New ACCC Resources to Support Providers

These statistics point to the increasing importance of educating and supporting providers to recognize the high-risk features associated with advanced cutaneous squamous cell and basal cell carcinoma, as well as more rare types of skin cancer like Merkel cell carcinoma, cutaneous lymphomas, among others, and to understand when and how to refer patients to oncology experts and specialists.

Recognizing this need, the Association of Community Cancer Centers (ACCC) partnered with the Skin Cancer Education and Research Foundation, Cancer Support Community, and CancerCare, and received support from Regeneron and Sanofi, to create a suite of powerful resources for multidisciplinary cancer care teams and non-oncology providers and specialists to build awareness on effective practices for supporting, treating, and managing patients with advanced skin cancers. These include an on-demand webinar on building multidisciplinary care collaboration to improve care for patients, a series of articles and resources highlighting insights from cancer programs and practices and their experts in advanced non-melanoma skin cancer, CANCER BUZZ podcasts focused on navigating difficult conversations with patients and addressing barriers to care, as well as a helpful online tool, 360 connect, which enables  providers to locate and connect with experts and non-melanoma skin cancer centers of excellence across the U.S.

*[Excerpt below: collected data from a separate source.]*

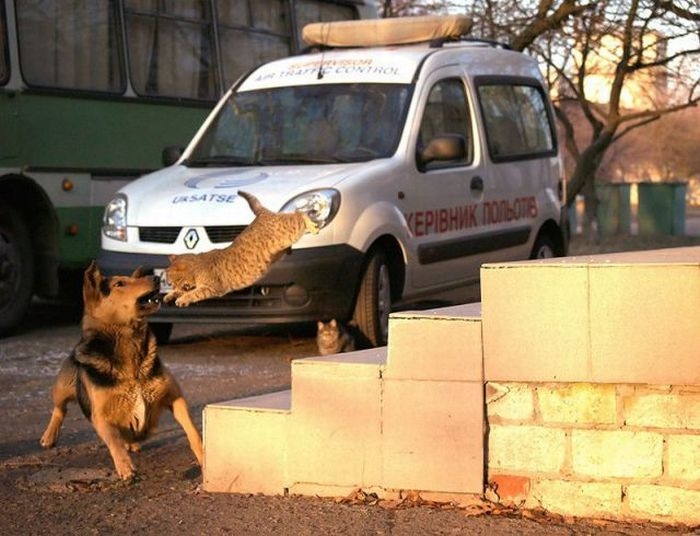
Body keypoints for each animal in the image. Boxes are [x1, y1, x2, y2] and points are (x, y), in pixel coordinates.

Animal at [42, 262, 202, 480]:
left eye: (134, 278)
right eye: (119, 284)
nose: (156, 278)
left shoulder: (176, 398)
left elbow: (192, 431)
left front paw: (204, 456)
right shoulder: (100, 417)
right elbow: (114, 440)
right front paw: (125, 466)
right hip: (63, 387)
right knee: (59, 409)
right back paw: (49, 436)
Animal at [163, 191, 318, 308]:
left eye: (172, 281)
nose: (168, 285)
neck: (196, 266)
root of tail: (262, 213)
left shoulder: (211, 287)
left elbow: (192, 293)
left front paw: (181, 298)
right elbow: (182, 292)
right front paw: (170, 295)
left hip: (289, 230)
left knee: (299, 214)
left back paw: (313, 225)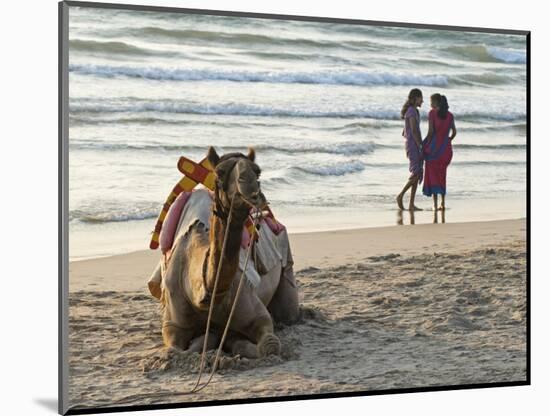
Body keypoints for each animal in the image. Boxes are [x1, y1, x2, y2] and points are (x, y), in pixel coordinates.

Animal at [149, 147, 300, 358]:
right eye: (219, 173)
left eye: (258, 171)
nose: (250, 187)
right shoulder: (173, 325)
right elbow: (175, 350)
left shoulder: (256, 314)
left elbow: (268, 345)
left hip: (287, 264)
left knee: (289, 312)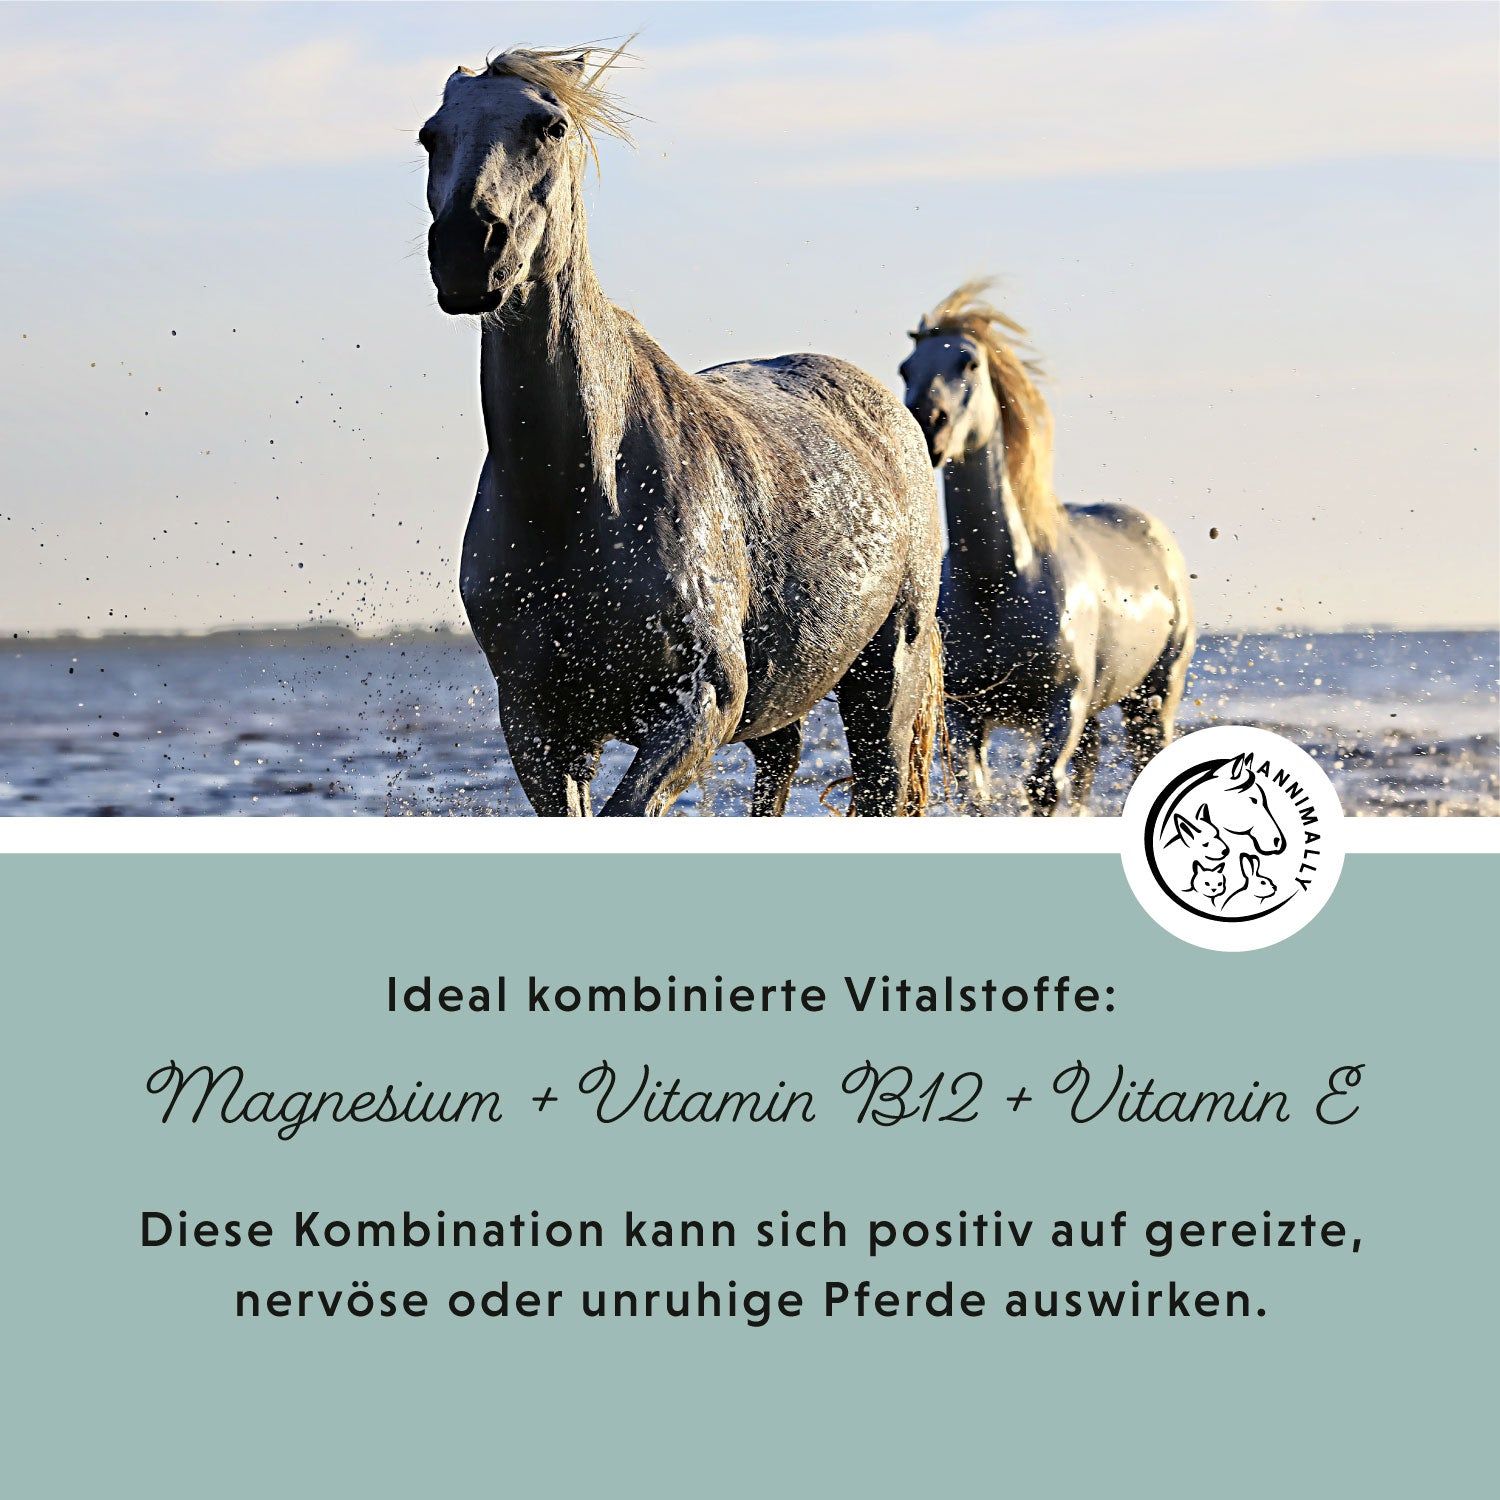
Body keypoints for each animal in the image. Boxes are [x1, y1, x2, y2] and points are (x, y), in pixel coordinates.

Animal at [419, 46, 942, 816]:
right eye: (432, 136)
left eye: (549, 126)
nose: (467, 248)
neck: (577, 494)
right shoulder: (539, 728)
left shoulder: (698, 705)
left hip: (886, 675)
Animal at [899, 282, 1194, 814]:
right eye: (906, 368)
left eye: (969, 362)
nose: (928, 424)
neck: (999, 581)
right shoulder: (967, 710)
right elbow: (978, 795)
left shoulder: (1064, 703)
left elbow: (1042, 788)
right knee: (1088, 766)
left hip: (1154, 695)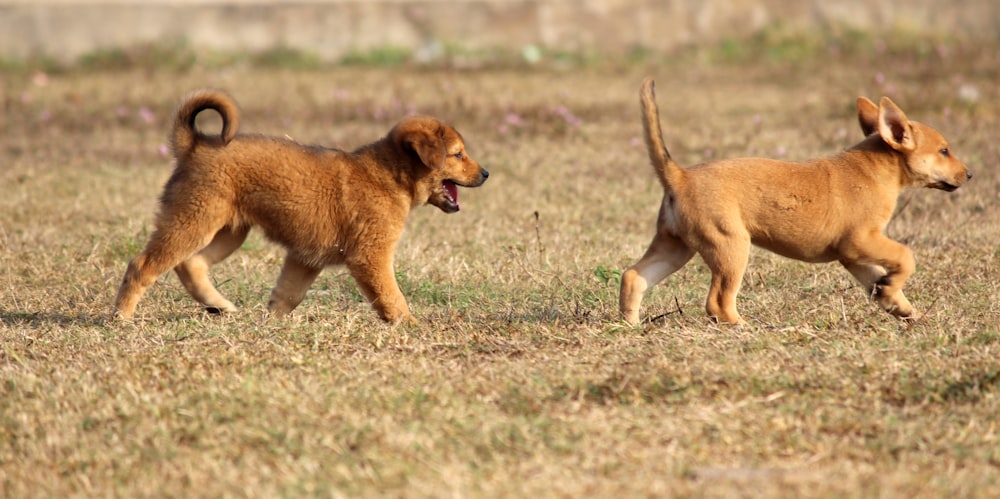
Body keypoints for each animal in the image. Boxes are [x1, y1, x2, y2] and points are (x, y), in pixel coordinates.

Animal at [115, 89, 490, 324]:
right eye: (458, 154)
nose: (486, 173)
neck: (391, 175)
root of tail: (196, 144)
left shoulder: (305, 258)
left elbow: (286, 296)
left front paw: (270, 326)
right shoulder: (371, 256)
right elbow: (391, 297)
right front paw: (410, 324)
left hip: (226, 231)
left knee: (189, 264)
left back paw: (219, 306)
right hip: (194, 220)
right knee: (142, 265)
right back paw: (121, 318)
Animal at [620, 78, 972, 326]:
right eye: (944, 151)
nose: (969, 174)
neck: (879, 166)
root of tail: (680, 176)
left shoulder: (855, 256)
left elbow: (882, 282)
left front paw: (900, 305)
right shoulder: (860, 241)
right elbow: (906, 255)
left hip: (675, 247)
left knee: (634, 276)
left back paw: (630, 325)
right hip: (730, 247)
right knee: (717, 302)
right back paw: (744, 327)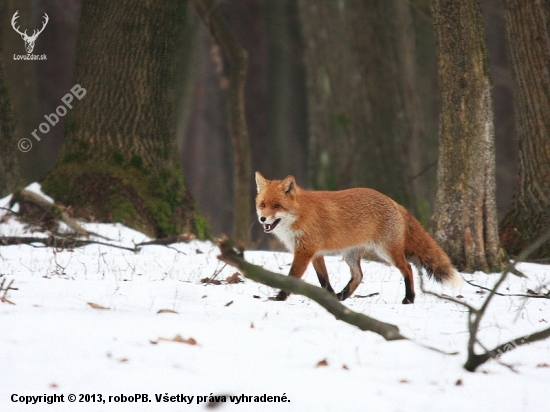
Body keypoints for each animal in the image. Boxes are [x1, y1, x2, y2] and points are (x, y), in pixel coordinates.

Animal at [256, 171, 464, 302]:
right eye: (262, 204)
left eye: (277, 206)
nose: (262, 218)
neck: (300, 214)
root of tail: (393, 202)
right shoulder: (314, 253)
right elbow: (324, 280)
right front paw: (330, 298)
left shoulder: (305, 252)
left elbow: (292, 277)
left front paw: (279, 297)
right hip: (350, 254)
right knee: (358, 275)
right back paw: (342, 296)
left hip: (387, 251)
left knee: (408, 268)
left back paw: (409, 298)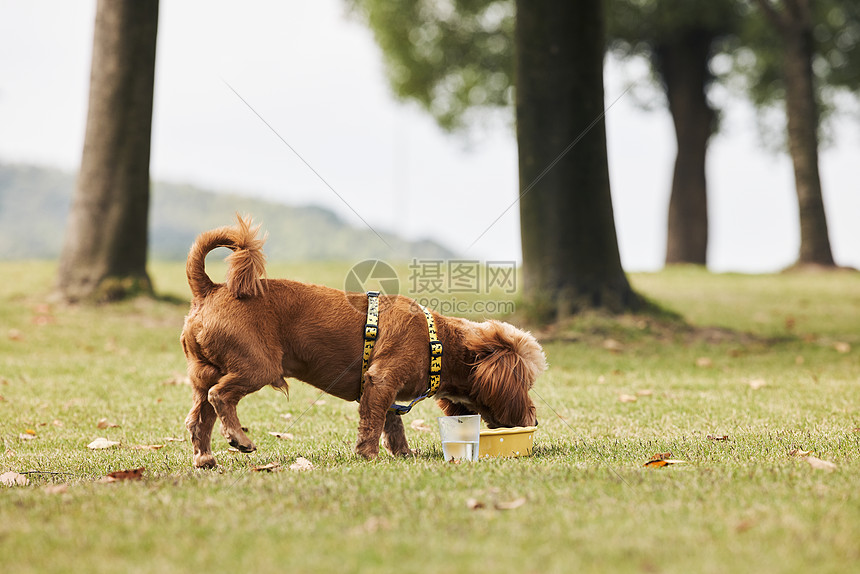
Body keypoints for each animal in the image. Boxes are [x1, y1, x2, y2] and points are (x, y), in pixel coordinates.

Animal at [181, 216, 548, 468]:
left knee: (199, 416)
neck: (439, 344)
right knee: (220, 397)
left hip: (204, 373)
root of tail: (210, 289)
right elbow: (373, 422)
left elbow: (392, 423)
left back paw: (204, 459)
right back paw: (239, 438)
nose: (534, 421)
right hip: (258, 366)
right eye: (526, 384)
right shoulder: (382, 380)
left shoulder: (386, 390)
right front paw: (369, 454)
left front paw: (403, 453)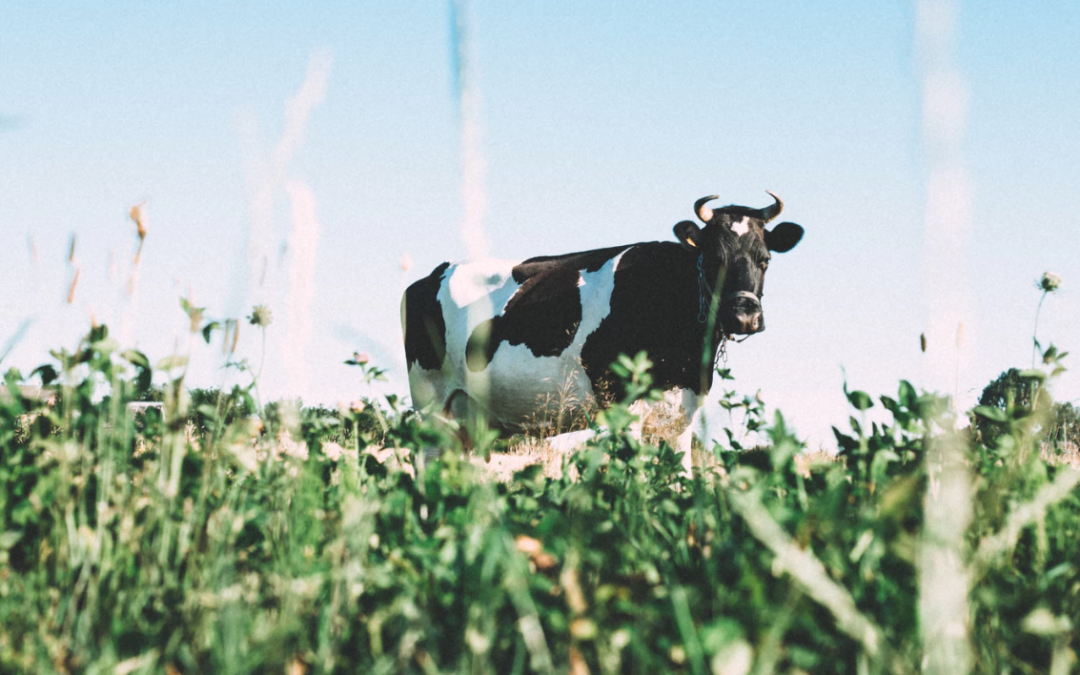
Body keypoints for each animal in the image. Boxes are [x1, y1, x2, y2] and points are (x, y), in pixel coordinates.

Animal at [403, 192, 803, 470]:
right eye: (714, 259)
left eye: (765, 259)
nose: (744, 316)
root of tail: (432, 274)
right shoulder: (623, 403)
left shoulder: (683, 413)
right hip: (431, 403)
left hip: (469, 419)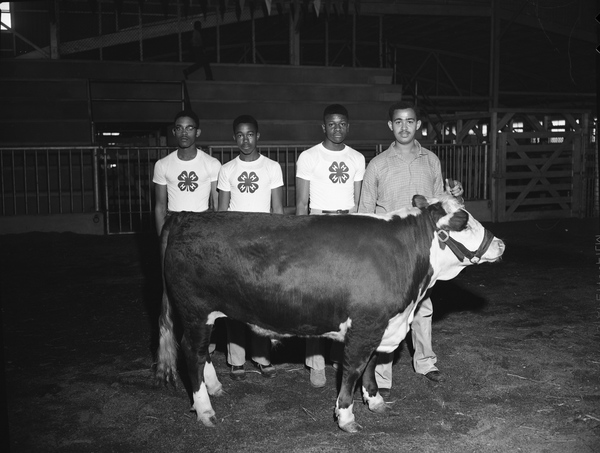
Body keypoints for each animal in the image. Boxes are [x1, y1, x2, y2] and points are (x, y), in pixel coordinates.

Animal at [152, 193, 504, 430]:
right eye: (464, 222)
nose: (500, 244)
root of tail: (185, 216)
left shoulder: (380, 325)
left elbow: (370, 365)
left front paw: (375, 401)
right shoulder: (365, 325)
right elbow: (353, 368)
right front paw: (346, 417)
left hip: (206, 314)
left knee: (202, 353)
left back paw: (214, 388)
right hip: (195, 310)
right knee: (192, 352)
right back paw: (205, 409)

Leveraging these and other resources to build awareness for both providers and patients on the critical differences in the diagnosis, treatment, and outcomes of skin cancer, as well as arming them with the skills to recognize high-risk features and warning signs of advanced or rare types of skin cancer, is key. Early prevention practices and early diagnosis can a make all the difference in improving outcomes for American lives.